С наслаждением мучают, сукины дети, это я очень знаю! Вот наслаждение-то и есть преступность, которую уж никак, никто не оправдает. В природе такой гадости — нет! Кошка мышью играет, так она, кошка, — зверь и никаких подлостей лицемерных, вроде гуманизма, не выдумала.
Он долго говорил на эту тему, рассказывал об истязаниях в Орловском централе, о страшных драмах на Амурской колёсной дороге и заставил меня почувствовать, что ему знаком лишь один страх — страх за жизнь товарища.
А к себе он относился так, как будто не понимал, насколько опасно болен, хотя однажды сказал очень спокойно:
— Ну, меня ненадолго хватит.
В праздничный день школа поехала осматривать Неаполитанский музей, Вилонов остался, пришёл ко мне и сердито попросил:
— Дайте почитать что-нибудь лёгкое. Плохо чувствую себя, душит, и голова чугунная.
Взял «Простое сердце» Флобера и ушёл читать в сад.
Дул горячий, раздражающий нервы ветер из Африки — сирокко. Над морем опаловое небо, как бы пропылённое знойной пылью; море цвета снятого молока и кипит, рычит, бухая в камень острова высокой волной. Яростно трещали цикады, сухо шумел жёсткий лист олив, — в такие дни юг Италии особенно богат различными драмами.

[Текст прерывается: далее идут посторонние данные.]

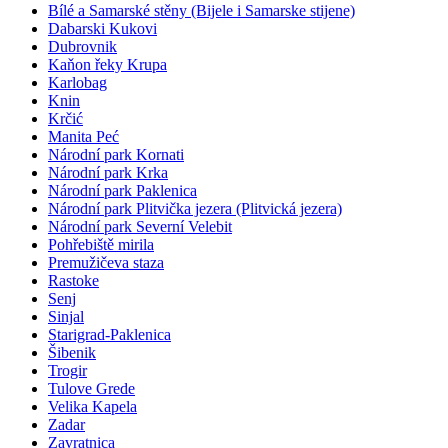
Bílé a Samarské stěny (Bijele i Samarske stijene)
Dabarski Kukovi
Dubrovnik
Kaňon řeky Krupa
Karlobag
Knin
Krčić
Manita Peć
Národní park Kornati
Národní park Krka
Národní park Paklenica
Národní park Plitvička jezera (Plitvická jezera)
Národní park Severní Velebit
Pohřebiště mirila
Premužičeva staza
Rastoke
Senj
Sinjal
Starigrad-Paklenica
Šibenik
Trogir
Tulove Grede
Velika Kapela
Zadar
Zavratnica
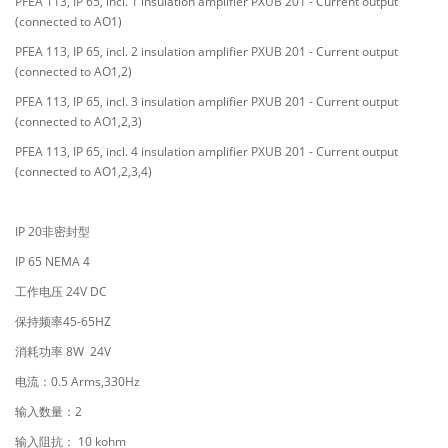
PFEA 113, IP 65, incl. 1 insulation amplifier PXUB 201 - Current output
(connected to AO1)
PFEA 113, IP 65, incl. 2 insulation amplifier PXUB 201 - Current output
(connected to AO1,2)
PFEA 113, IP 65, incl. 3 insulation amplifier PXUB 201 - Current output
(connected to AO1,2,3)
PFEA 113, IP 65, incl. 4 insulation amplifier PXUB 201 - Current output
(connected to AO1,2,3,4)
IP 20非密封型
IP 65 NEMA 4
工作电压 24V DC
保持频率45-65HZ
消耗功率 8W 24V
电流：0.5 Arms,330Hz
输入数量：2
输入阻抗： 10 kohm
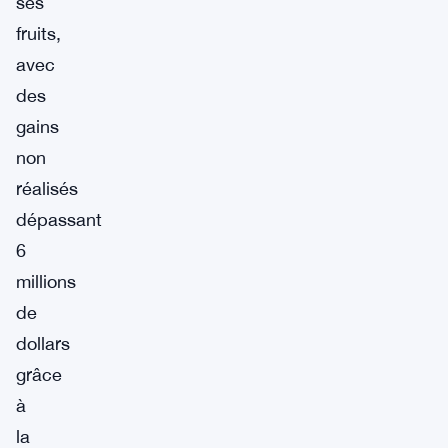
ses
fruits,
avec
des
gains
non
réalisés
dépassant
6
millions
de
dollars
grâce
à
la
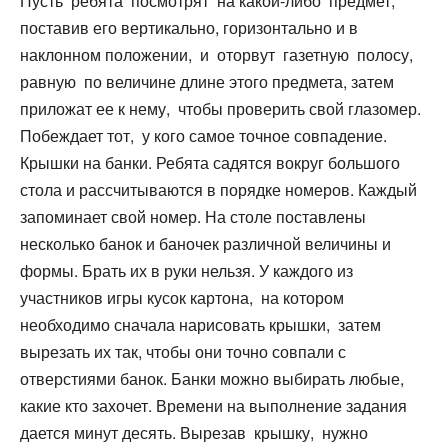
Пусть ребята посмотрят на какой-либо предмет,
поставив его вертикально, горизонтально и в
наклонном положении, и оторвут газетную полосу,
равную по величине длине этого предмета, затем
приложат ее к нему, чтобы проверить свой глазомер.
Побеждает тот, у кого самое точное совпадение.
Крышки на банки. Ребята садятся вокруг большого
стола и рассчитываются в порядке номеров. Каждый
запоминает свой номер. На столе поставлены
несколько банок и баночек различной величины и
формы. Брать их в руки нельзя. У каждого из
участников игры кусок картона, на котором
необходимо сначала нарисовать крышки, затем
вырезать их так, чтобы они точно совпали с
отверстиями банок. Банки можно выбирать любые,
какие кто захочет. Времени на выполнение задания
дается минут десять. Вырезав крышку, нужно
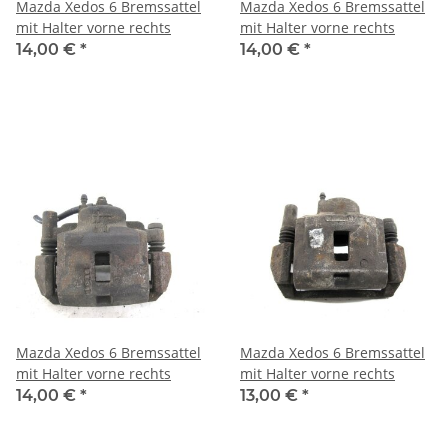
Mazda Xedos 6 Bremssattel
Mazda Xedos 6 Bremssattel
mit Halter vorne rechts
mit Halter vorne rechts
14,00 €
*
14,00 €
*
Mazda Xedos 6 Bremssattel
Mazda Xedos 6 Bremssattel
mit Halter vorne rechts
mit Halter vorne rechts
14,00 €
*
13,00 €
*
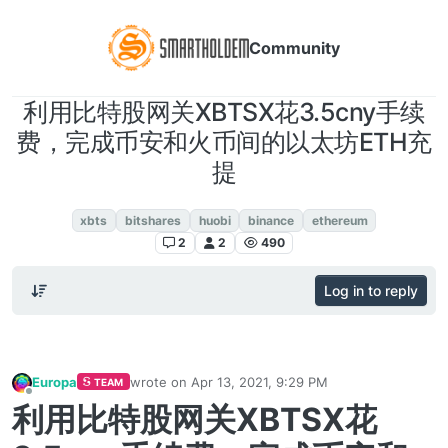
Community
利用比特股网关XBTSX花3.5cny手续
费，完成币安和火币间的以太坊ETH充
提
DEX交易所对于交易员和玩家
xbts
bitshares
huobi
binance
ethereum
2
2
490
Log in to reply
Europa
wrote on
Apr 13, 2021, 9:29 PM
TEAM
last edited by
Offline
利用比特股网关XBTSX花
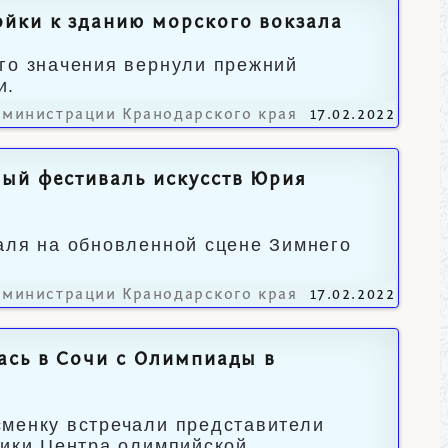
йки к зданию морского вокзала
го значения вернули прежний
и.
дминистрации Кранодарского края
17.02.2022
ый фестиваль искусств Юрия
аля на обновленной сцене Зимнего
дминистрации Кранодарского края
17.02.2022
ась в Сочи с Олимпиады в
сменку встречали представители
ники Центра олимпийской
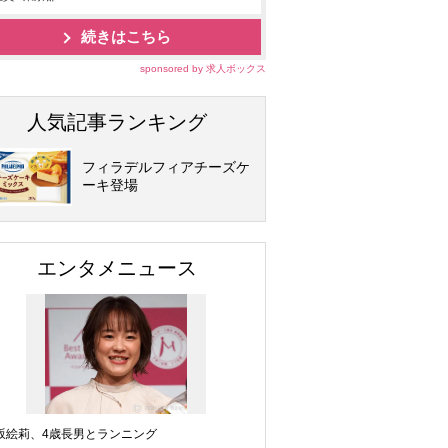
続きはこちら
sponsored by 求人ボックス
人気記事ランキング
フィラデルフィアチーズケ
ーキ登場
エンタメニュース
坂絵莉、4歳長男とランニング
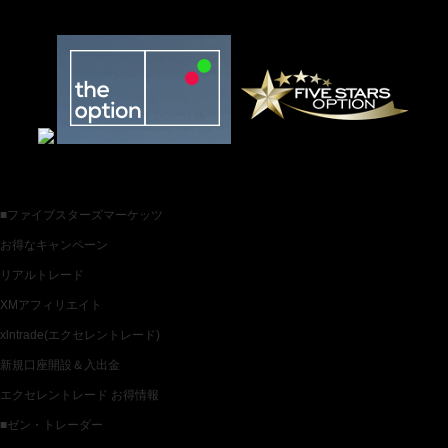
お薦めバイナリー業者一覧
各種バイナリー業者カテゴリ一覧
■ファイブスターズマーケッツ
お得なキャンペーン
リアルトレード
XMアフィリエイト
xlntrade(エクセレントレード)
新規口座開設＆入出金
エクセレントレード お得情報
■ゼン・トレーダー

Вечером я сидел на берегу, в серых, горячих камнях; за островом Искией опускалось солнце, окрасив море в неестественный, лиловатый цвет. Волна била в камни, брызги её сверкали радужно. Медленно, тяжёлыми шагами подошёл Вилонов, сел рядом со мной, положил на колени мне книгу.
— Прочитали?
— Ну да.
— Понравилось?
Он снял шляпу с бархатной своей головы, тщательно укрепил её в трещине камня, чтобы ветром не сдуло. Покашлял, вытер пот с лица и спросил:
— Ведь если я скажу: хорошо, а — не нравится, так вы мне не поверите?
Я ответил, что не очень тороплюсь верить, но хотел бы понять, а он согнулся, зачерпнул ковшом широкой ладони треть мелкой гальки и долго молчал, бросая отшлифованные камешки в брызги воды. Потом ворчливо заговорил:
— Не люблю жалостной литературы! В каких людях она рассчитывает пробудить жалость и прочие добрые чувства? Он «чувства добрые лирой пробуждал», а его застрелили. Командующие классы властвуют посредством насилия, — на кой чорт нужны им добрые чувства? Что же — это мы, что ли, должны заразиться жалостью к бессчастным и всяким униженным? Слезой грязи не смоешь. Тем более не смоешь крови. А задача — смыть с людей кровь и грязь.
Взяв книгу из моих рук, он поднял её, как бы показывая её кому-то вдали, в пустоте.
— Это — хорошо! Как он мог написать глупую кухарку столь… убедительно? Даже странно, как будто видишь её. Интересный фокус.
Пересыпая гальку с ладони на ладонь, он продолжал задумчиво и тихо:
— Как-то… обидно видеть, что книги лучше людей, а ведь это верно: лучше! Как можно, будучи явным буржуем, написать «Углекопов», «Разгром» или «Девяносто третий год»? Непонятно.
Бросил камешком в книгу на колене моём и спросил:
— Знаете, что тут хорошо? Ненависть автора, правда ненависти. Вот так и надо: спокойно, решительно, без оглядки! Когда говорят или пишут о святой, великой и ещё какой-то там правде, я понимаю это только как правду ненависти. Никакой другой правды не может быть. Всякая другая — ложь. Вот Ленин это понимает.
Помолчав, он прибавил:
— Пожалуй, он один и понимает.
Вилонов бросил гальку, встал, встряхнулся:
— Уйдёмте отсюда, тут — оглохнешь, да и сыро.
Доро́гой, медленно шагая в гору, спросил:
— А что, есть какая-нибудь формула ненависти?